TÜV Product Service extends medical device testing service in UK
27 October 2009
TÜV Product Service, the world’s largest medical device
notified body, is extending its UK-based active medical device testing
service.
The TÜV Active Medical Device Service includes safety testing for the
first time and is responding to a surge in demand from UK customers that
are preparing for the 2012 third Edition of the Medical Electrical
Equipment Standard (IEC 60601-1:2005).
The new service will complement TÜV’s existing EMC and environmental
testing performed at its UK laboratories and factory assessments carried
out by its UK audit team. The company has sites in Fareham, Hampshire
and Walton on Thames, Surrey.
The TÜV service has been designed to give UK manufacturers complete
flexibility in how their products are tested. Manufacturers can
therefore choose to use either an off-site service, where testing is
conducted at TÜV’s laboratories, or an on-site service at the customer’s
own site. This flexible approach will to help decrease time to market
for products, while ensuring compliance and safety.
Jean-Louis Evans, Managing Director of TÜV Product Service said: “The
manufacture and sale of medical devices is becoming increasingly
difficult for our customers to navigate alone. The market is very
competitive and constantly evolving with the introduction of new
standards and legislation, both in the EU and globally. It is therefore
proving essential for us to offer a service that is on-the-ground in the
UK, to give our customers greater choice and a faster turnaround.
“As the deadline for 2012’s new Medical Electrical Equipment Standard
looms, we are finding that many of our customers are concerned that test
houses will be booked solid as the cut-off date approaches. We hope the
new service will assuage those concerns and deliver a robust alternative
to manufacturers in the active medical device sector,” concluded Evans.
The Active Medical Device Service will cover any medical equipment
which depends on an electrical source or any source of power, other than
that directly generated by the human body or gravity.
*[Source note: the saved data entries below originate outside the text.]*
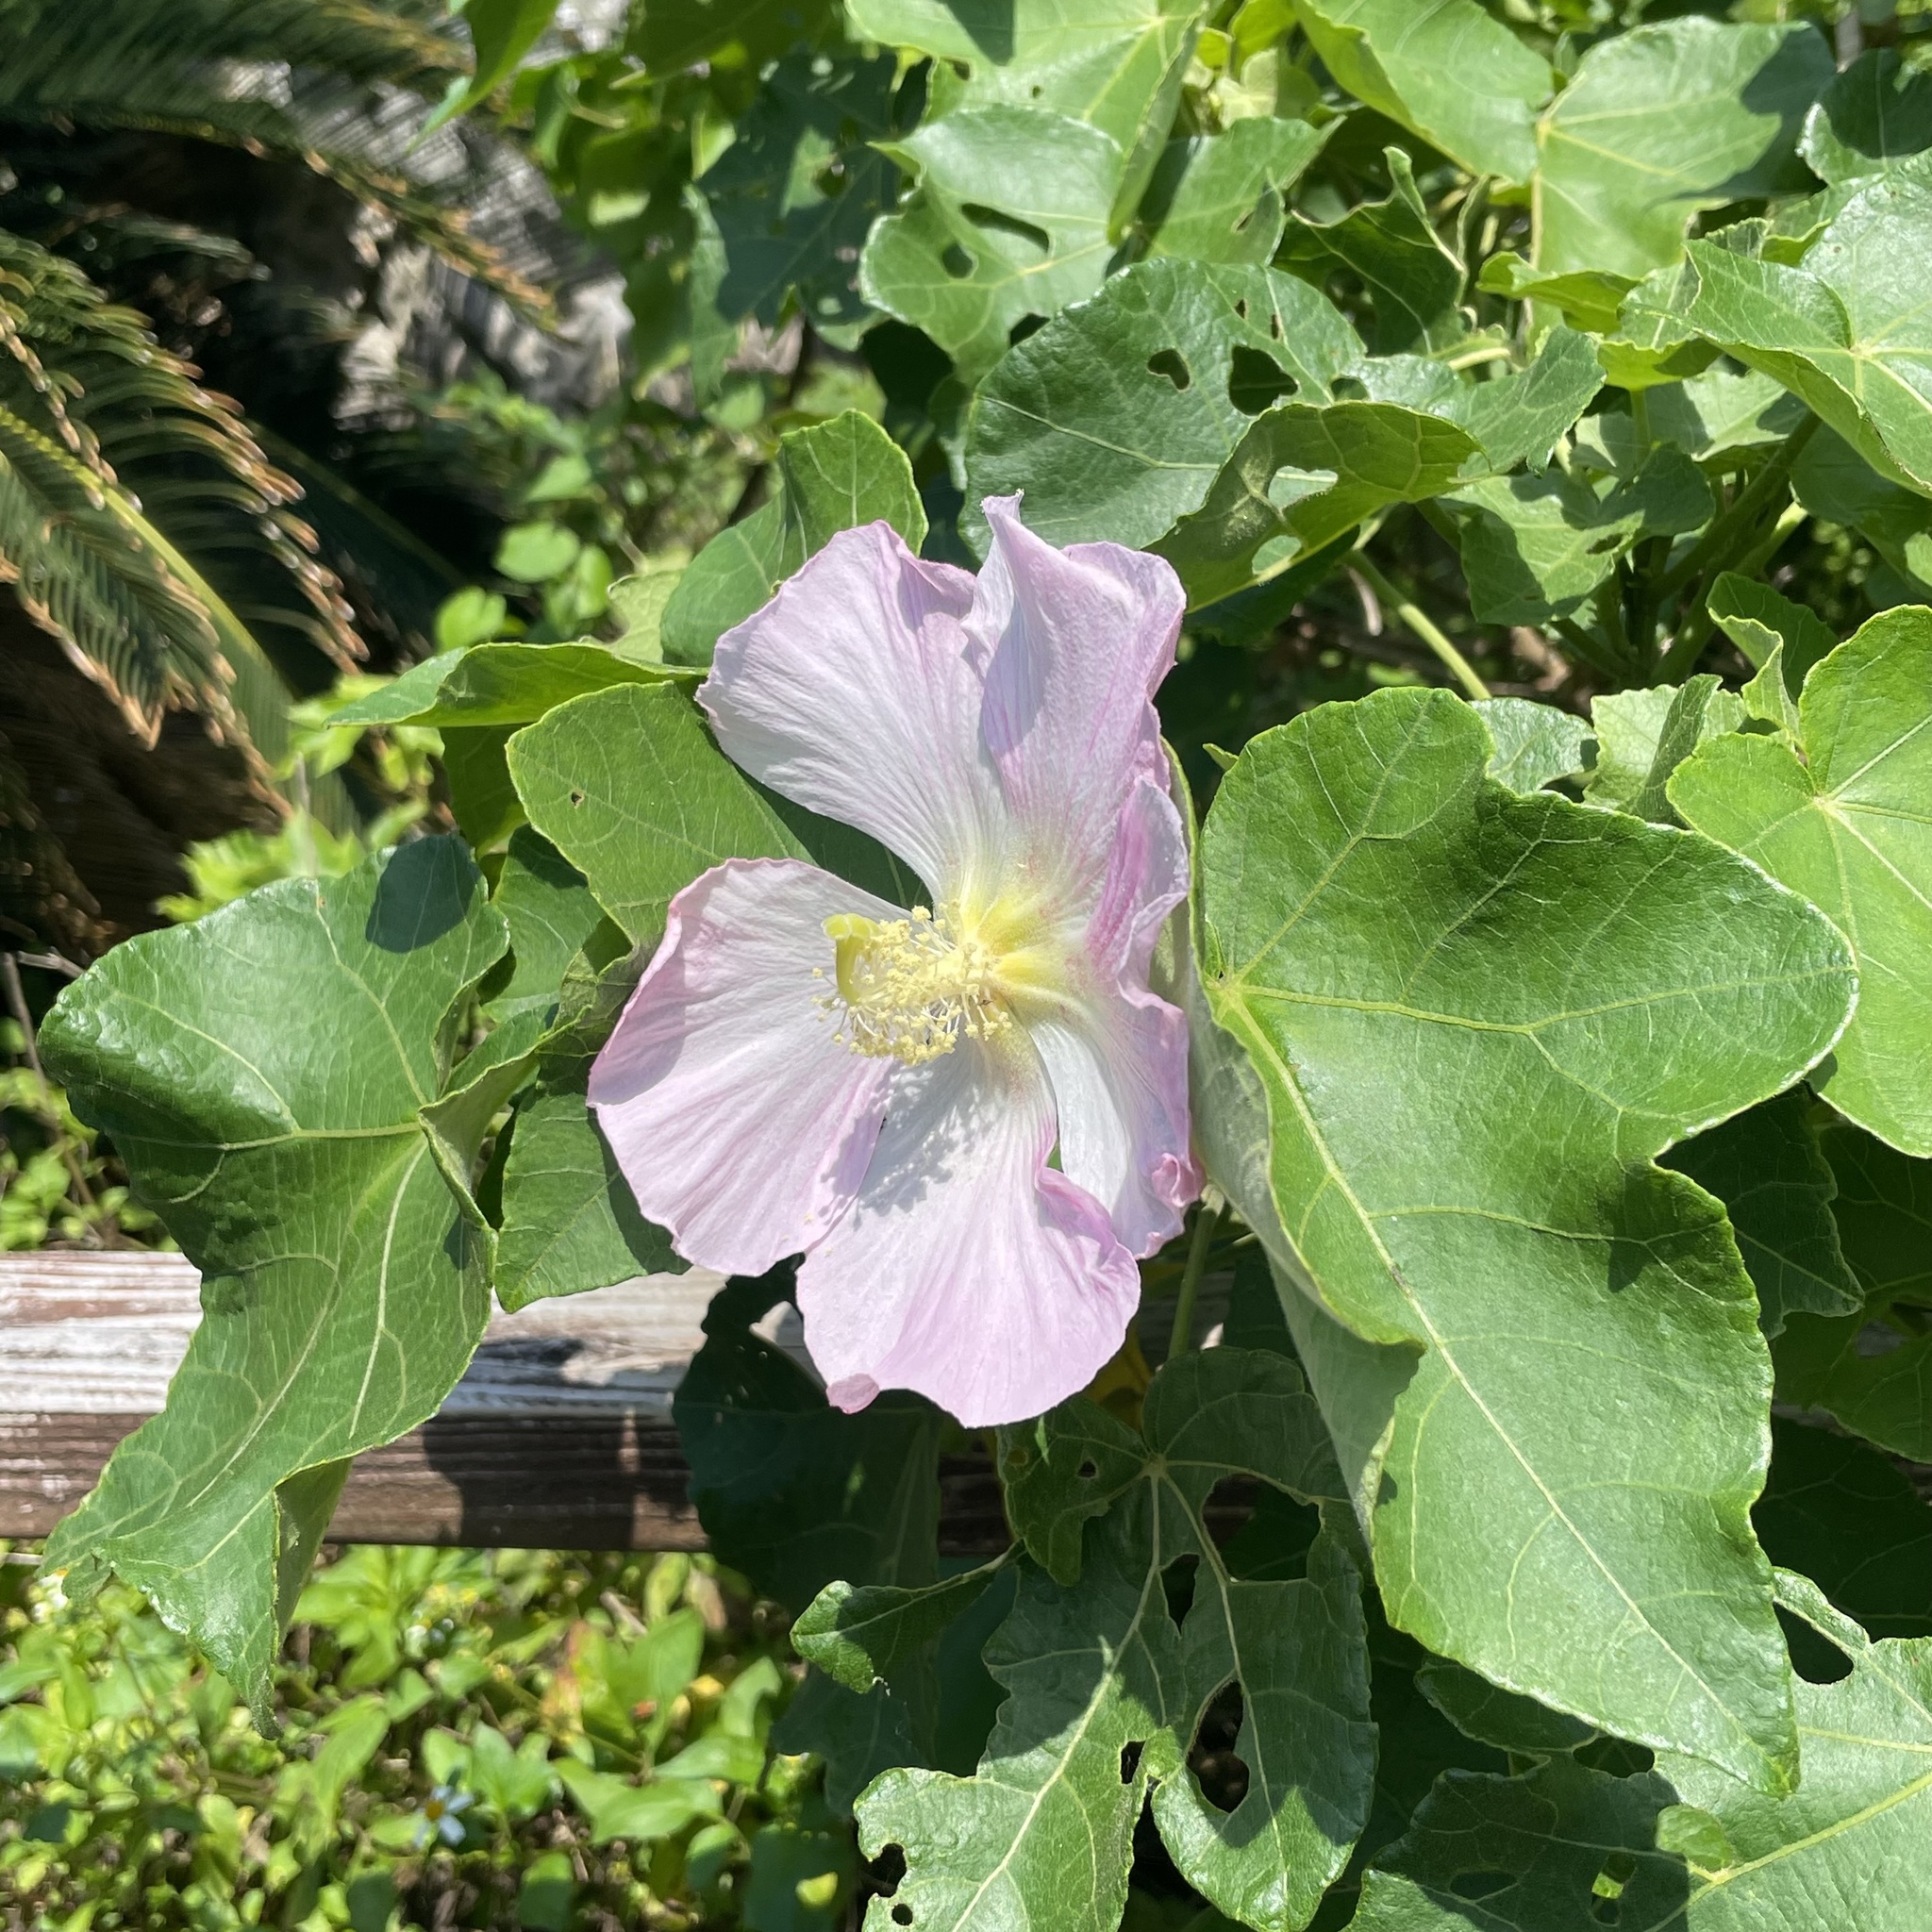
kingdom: Plantae
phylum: Tracheophyta
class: Magnoliopsida
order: Malvales
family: Malvaceae
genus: Hibiscus
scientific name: Hibiscus makinoi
The new TÜV Active Medical Device Service will include:
- Conformity assessment against the relevant Medical Devices,
Active Implantable Medical Devices or In Vitro Diagnostic Medical
Devices Directives.
- Performing of laboratory tests (electrical safety, mechanical
safety, performance tests etc.) according to IEC 60601-1, IEC
60601-1-1 and selected part two standards.
- Assessment of safety-related issues and of solution models
- Assessment of the functional safety of active medical devices
(safety of hardware and software).
- Assessment of the usability of active medical devices.